### What is required
Report each line from the data below that holds the word "lines".
*** Records ***
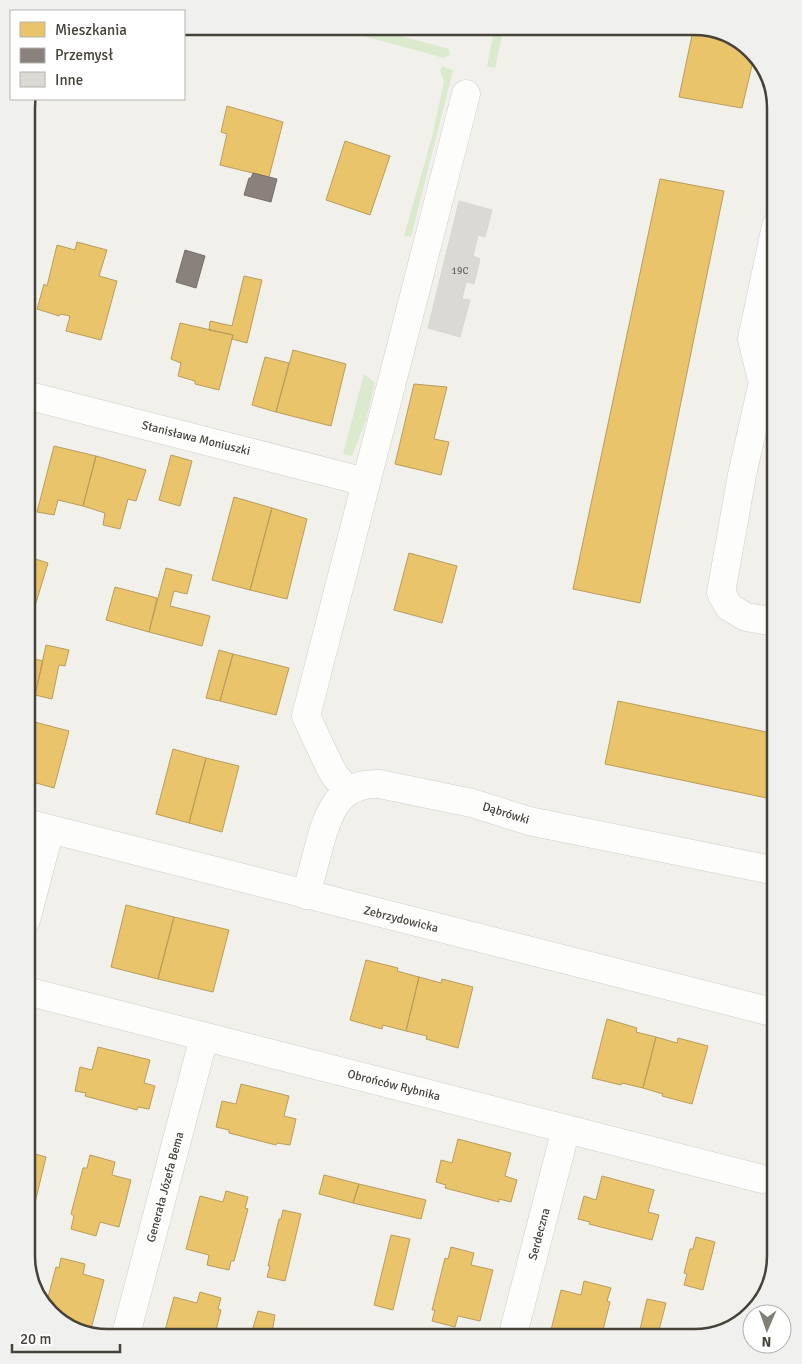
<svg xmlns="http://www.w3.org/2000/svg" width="802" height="1364" font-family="Signika,sans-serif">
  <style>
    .green { fill: #dbe9cd }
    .homes { fill: #e9c46a; stroke: #b89d5b }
    .industry { fill: #8a817c; stroke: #766e68 }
    .building { fill: #dad9d4; stroke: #d9d7d1 }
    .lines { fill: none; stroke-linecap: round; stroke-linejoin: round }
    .minor-casing { stroke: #cfcec9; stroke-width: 29 }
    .minor { stroke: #fdfdfc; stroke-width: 28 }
    .labels { text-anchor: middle; stroke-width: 5; stroke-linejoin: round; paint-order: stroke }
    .number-label { font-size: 10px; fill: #6c6860 }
    .street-label { font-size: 12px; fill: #464238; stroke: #fff }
    .rim { fill: none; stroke: #464238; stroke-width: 2.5 }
  </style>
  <rect width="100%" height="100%" fill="#f1f0eb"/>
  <!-- green -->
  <path class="green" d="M 327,26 L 364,26 L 449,49 L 450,55 L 444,58 Z
    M 495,26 L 504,26 L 495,68 L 487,66 Z
    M 442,66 L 453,70 L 411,237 L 404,236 L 432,137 L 444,82 L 440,70 Z
    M 364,374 L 375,383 L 366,420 L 352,456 L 343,454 Z"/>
  <!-- homes -->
  <path class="homes" d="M 694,26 L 699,26 L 740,40 L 754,57 L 742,108 L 679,97 Z
    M 227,106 L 283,122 L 269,177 L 220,165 L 227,134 L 221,132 Z
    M 345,141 L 390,156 L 370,215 L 326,200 Z
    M 660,179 L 724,191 L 640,603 L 573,589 Z
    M 77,242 L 107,250 L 99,276 L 117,281 L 101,340 L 66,331 L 70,316 L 60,314 L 59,316 L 37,309 L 44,284 L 47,286 L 57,245 L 75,250 Z
    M 244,276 L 262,280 L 247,343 L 232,339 L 233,335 L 209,330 L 210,321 L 232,326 Z
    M 180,323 L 233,335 L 219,390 L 195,384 L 195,381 L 178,376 L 181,363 L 171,359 Z
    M 293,350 L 346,364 L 331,426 L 276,412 Z
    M 265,357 L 289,363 L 276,412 L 252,405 Z
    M 414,384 L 447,387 L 434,439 L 449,442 L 441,475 L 395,464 Z
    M 54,446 L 96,456 L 83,506 L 58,500 L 54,515 L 37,512 Z
    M 171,455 L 192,461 L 180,506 L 159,500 Z
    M 96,456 L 146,470 L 136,501 L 128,499 L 120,529 L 103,525 L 105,513 L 83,506 Z
    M 234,497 L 272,508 L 250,590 L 212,580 Z
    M 272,508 L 307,519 L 287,599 L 250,590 Z
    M 409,553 L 457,566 L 442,623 L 394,610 Z
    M 26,556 L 48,563 L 35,606 L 26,603 Z
    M 166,568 L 192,575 L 187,594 L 174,591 L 170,606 L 210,616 L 202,646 L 149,632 Z
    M 115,587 L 157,598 L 149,632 L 106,620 Z
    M 46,645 L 69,650 L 65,666 L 59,665 L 52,699 L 35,695 Z
    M 219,650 L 233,654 L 220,701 L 206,698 Z
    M 233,654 L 289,668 L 276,715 L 220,701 Z
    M 26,657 L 43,661 L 35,695 L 26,692 Z
    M 618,701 L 776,734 L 776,800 L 605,764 Z
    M 27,720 L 69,731 L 54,788 L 26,780 Z
    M 173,749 L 206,758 L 189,823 L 156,814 Z
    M 206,758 L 239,766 L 222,832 L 189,823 Z
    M 126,905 L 174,917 L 158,979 L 111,967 Z
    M 174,917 L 229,930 L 213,992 L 158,979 Z
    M 366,960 L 398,968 L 397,971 L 419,977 L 406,1031 L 383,1025 L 382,1029 L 350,1020 Z
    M 419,977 L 441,983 L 442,979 L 473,987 L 458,1048 L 426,1039 L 427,1036 L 406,1031 Z
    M 607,1019 L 637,1028 L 636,1032 L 656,1037 L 643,1088 L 622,1083 L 621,1085 L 592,1078 Z
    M 656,1037 L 677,1043 L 678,1038 L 708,1046 L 692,1104 L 662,1096 L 663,1094 L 643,1088 Z
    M 98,1047 L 150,1060 L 144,1083 L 155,1086 L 149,1109 L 138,1107 L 137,1110 L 85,1096 L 86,1093 L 75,1091 L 80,1067 L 92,1070 Z
    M 241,1084 L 289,1096 L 284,1116 L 296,1119 L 290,1145 L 277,1143 L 276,1145 L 229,1133 L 229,1130 L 216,1127 L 222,1101 L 236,1104 Z
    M 458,1139 L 511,1153 L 505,1176 L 517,1180 L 511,1202 L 499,1199 L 499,1202 L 445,1188 L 446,1185 L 436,1182 L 441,1160 L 452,1163 Z
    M 28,1152 L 46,1157 L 32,1215 L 26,1213 L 26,1161 Z
    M 90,1155 L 115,1162 L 112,1175 L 131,1180 L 119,1227 L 100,1222 L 96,1236 L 71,1229 L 74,1216 L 71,1214 L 83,1168 L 87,1168 Z
    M 324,1175 L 359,1184 L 353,1203 L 319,1194 Z
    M 602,1176 L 654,1190 L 648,1212 L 659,1215 L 652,1240 L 589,1224 L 590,1222 L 578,1219 L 584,1196 L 596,1200 Z
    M 359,1184 L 426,1200 L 421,1219 L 353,1203 Z
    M 226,1191 L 248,1197 L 245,1208 L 248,1209 L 234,1261 L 231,1261 L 229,1270 L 207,1265 L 209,1255 L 186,1249 L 200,1196 L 223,1202 Z
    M 283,1210 L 301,1214 L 285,1281 L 267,1277 L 270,1266 L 268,1266 L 279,1219 L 281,1219 Z
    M 391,1235 L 410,1239 L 393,1310 L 374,1305 Z
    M 696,1237 L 715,1242 L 703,1290 L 684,1285 L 687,1274 L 684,1273 L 690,1249 L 693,1249 Z
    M 773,1244 L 776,1245 L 776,1256 L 770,1276 L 766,1275 Z
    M 451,1247 L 474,1253 L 471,1265 L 493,1270 L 480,1321 L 458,1316 L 455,1327 L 432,1321 L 435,1310 L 432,1310 L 445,1258 L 448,1259 Z
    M 61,1258 L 85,1264 L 83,1274 L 104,1280 L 90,1333 L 63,1324 L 46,1305 L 56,1267 L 59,1268 Z
    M 584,1281 L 611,1288 L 607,1301 L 610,1302 L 601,1338 L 549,1338 L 561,1290 L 581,1295 Z
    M 200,1292 L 221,1298 L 218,1309 L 221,1310 L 214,1338 L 163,1338 L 174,1297 L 197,1303 Z
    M 647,1299 L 666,1303 L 657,1338 L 638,1338 Z
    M 258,1311 L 275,1315 L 271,1338 L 250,1338 Z"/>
  <!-- industry -->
  <path class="industry" d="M 253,173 L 277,179 L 271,202 L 244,195 L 249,178 L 251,178 Z
    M 185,250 L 205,256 L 196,288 L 176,282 Z"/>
  <!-- building -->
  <path class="building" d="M 459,201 L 492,210 L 485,237 L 478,235 L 473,256 L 480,259 L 474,284 L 466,282 L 462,299 L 470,300 L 460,337 L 428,328 Z"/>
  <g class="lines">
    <!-- minor casing -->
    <g class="minor-casing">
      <path id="minor" d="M 761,376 L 752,339 L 776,226
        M 26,395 L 366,482
        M 776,622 L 746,617 L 729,607 L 721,593 L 742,475 L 776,324
        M 349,791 L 335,776 L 329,765 L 306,716 L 466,94
        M 26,823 L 776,1013
        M 306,895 C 310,880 314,865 318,850 C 327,816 337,782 379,784 L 472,803 L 529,821 L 776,871
        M 26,920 L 50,829
        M 26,991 L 762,1179
        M 125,1338 L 204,1037
        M 512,1338 L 566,1129"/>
    </g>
    <!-- minor -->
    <use href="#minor" class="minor"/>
  </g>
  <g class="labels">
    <!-- number labels -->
    <g class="number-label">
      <text x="460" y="274">19C</text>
    </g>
    <!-- street labels -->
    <g class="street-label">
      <text transform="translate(196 438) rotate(14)" y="4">Stanisława Moniuszki</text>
      <text transform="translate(506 813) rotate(17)" y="4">Dąbrówki</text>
      <text transform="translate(401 919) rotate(14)" y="4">Zebrzydowicka</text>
      <text transform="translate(394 1085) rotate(14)" y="4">Obrońców Rybnika</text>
      <text transform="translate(165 1187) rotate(-75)" y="4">Generała Józefa Bema</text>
      <text transform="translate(539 1234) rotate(-75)" y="4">Serdeczna</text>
    </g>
  </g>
  <!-- crop -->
  <path d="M0 0H802V1364H0ZM108 35H694A73 73 0 0 1 767 108V1256A73 73 0 0 1 694 1329H108A73 73 0 0 1 35 1256V108A73 73 0 0 1 108 35Z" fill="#f0f0ef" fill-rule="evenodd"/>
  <path class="rim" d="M108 35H694A73 73 0 0 1 767 108V1256A73 73 0 0 1 694 1329H108A73 73 0 0 1 35 1256V108A73 73 0 0 1 108 35Z"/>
  <!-- legend -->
  <rect x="10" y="10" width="175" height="90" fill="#ffffff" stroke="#b5b3af"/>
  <rect x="20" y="22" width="25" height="15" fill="#e9c46a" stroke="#b5b3af"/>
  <text x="55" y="35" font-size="15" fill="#464238">Mieszkania</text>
  <rect x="20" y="48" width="25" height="15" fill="#8a817c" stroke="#b5b3af"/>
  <text x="55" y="60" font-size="15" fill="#464238">Przemysł</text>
  <rect x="20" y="72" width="25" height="15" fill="#dad9d4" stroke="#b5b3af"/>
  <text x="55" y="85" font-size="15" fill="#464238">Inne</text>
  <!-- north arrow -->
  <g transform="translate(767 1329) rotate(182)"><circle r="24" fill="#ffffff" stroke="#b5b3af"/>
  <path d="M0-4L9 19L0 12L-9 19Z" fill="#827f77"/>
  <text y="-8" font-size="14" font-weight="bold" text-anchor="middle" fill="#464238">N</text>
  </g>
  <!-- scale -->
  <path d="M12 1344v8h108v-8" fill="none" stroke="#464238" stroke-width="2.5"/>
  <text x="20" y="1344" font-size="15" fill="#464238" stroke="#ffffff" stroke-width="4" paint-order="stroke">20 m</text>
</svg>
*** End of Records ***
### Response to this task
    .lines { fill: none; stroke-linecap: round; stroke-linejoin: round }
  <g class="lines">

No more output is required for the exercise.